В самом начале приглашения писать записки я рассказывал обычно, как лет тридцать назад испытал смертельную зависть. Еще был жив Утесов, и одна наша знакомая, его землячка-одесситка, пошла к нему в гости. Леонид Осипович развлекал ее, показывая записки своих слушателей. Одну из них она запомнила наизусть, пересказала нам, тут зависть я и ощутил. Записка была от женщины, а содержание такое: «Я хотела бы провести с Вами ночь, и чтобы небу стало жарко, чертям — тошно, и я забыла, что я педагог». Эту записку я уже цитировал, но тут ее повтор уместен, ибо получил я на каком-то выступлении (где про свою зависть рассказал) ужасно трогательную просьбу:
«Игорь Миронович! Пожалуйста, что-нибудь еще о педагогах! Только медленно, я записываю. И побольше неформальной лексики! Группа школьных учительниц».
Эта записка почему-то мне напоминает о другой, такой же неожиданной: «Игорь, пожалуйста, говорите тише, в девятнадцатом ряду спит ребенок».

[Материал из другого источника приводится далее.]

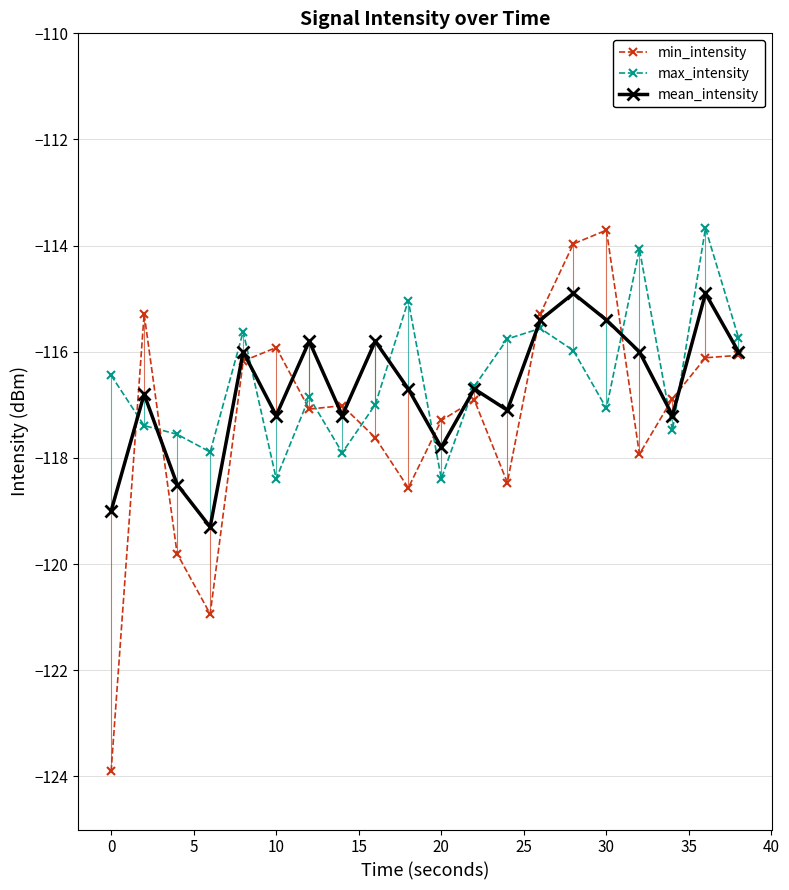

True or false: min_intensity and max_intensity intersect in this chart.

True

Вот что интересно и загадочно: за все двенадцать лет, что я торчу на сцене, только один раз я получил мерзкую и враждебную записку. Было это на самой заре моей актерской карьеры, чуть ли не в первый мой приезд в Москву — в Доме литераторов, и думаю поэтому, что написал какой-нибудь коллега. Мне тот вечер очень памятен, я много тогда понял о природе наших отношений с залом, а матерые профессионалы позже подтвердили мою свежую печаль. Записку ту я поднял в конце первого отделения, мне внове были письменные игры с залом, я ее немедленно прочел — конечно, вслух. Там говорилось, что я наглый прыщ на теле русской литературы и пусть я убираюсь обратно в свой Израиль. Я прочитал это громко и внятно, поднял голову, еще не зная, что сказать, — зал тяжело и неподвижно молчал. Ни смешка, ни звука поддержки — зал ожидал. И тут я растерялся, потому что если зал — не на моей стороне, то продолжать читать стишки просто невозможно. Я очень медленно сказал, что, по всей видимости, автор записки — весьма мужественный человек, поскольку побоялся написать в конце свое имя. Ни шороха, ни звука мне в ответ. Так как это было одно из первых выступлений в Москве и моим приятелям все это было тоже в новинку, один из них принес видеокамеру, и день спустя я мог увидеть себя в те минуты собственными глазами. Ох, и нехорош я был! С красно-фиолетовым напряженным лицом и каменно застывшим телом. А я и вправду был испуган: я терял зал и не знал, что с этим поделать. Я переступил с ноги на ногу и сказал, что приглашаю автора записки на сцену — вот микрофон, пусть он открыто скажет, чем я его так не устраиваю. В зале не произошло ни малейшего шевеления. Вот тут, по-моему, и залился я этой дикой расцветкой, уже надо было спасать собственное достоинство, и я вполне по-лагерному ощутил, что защитить его смогу.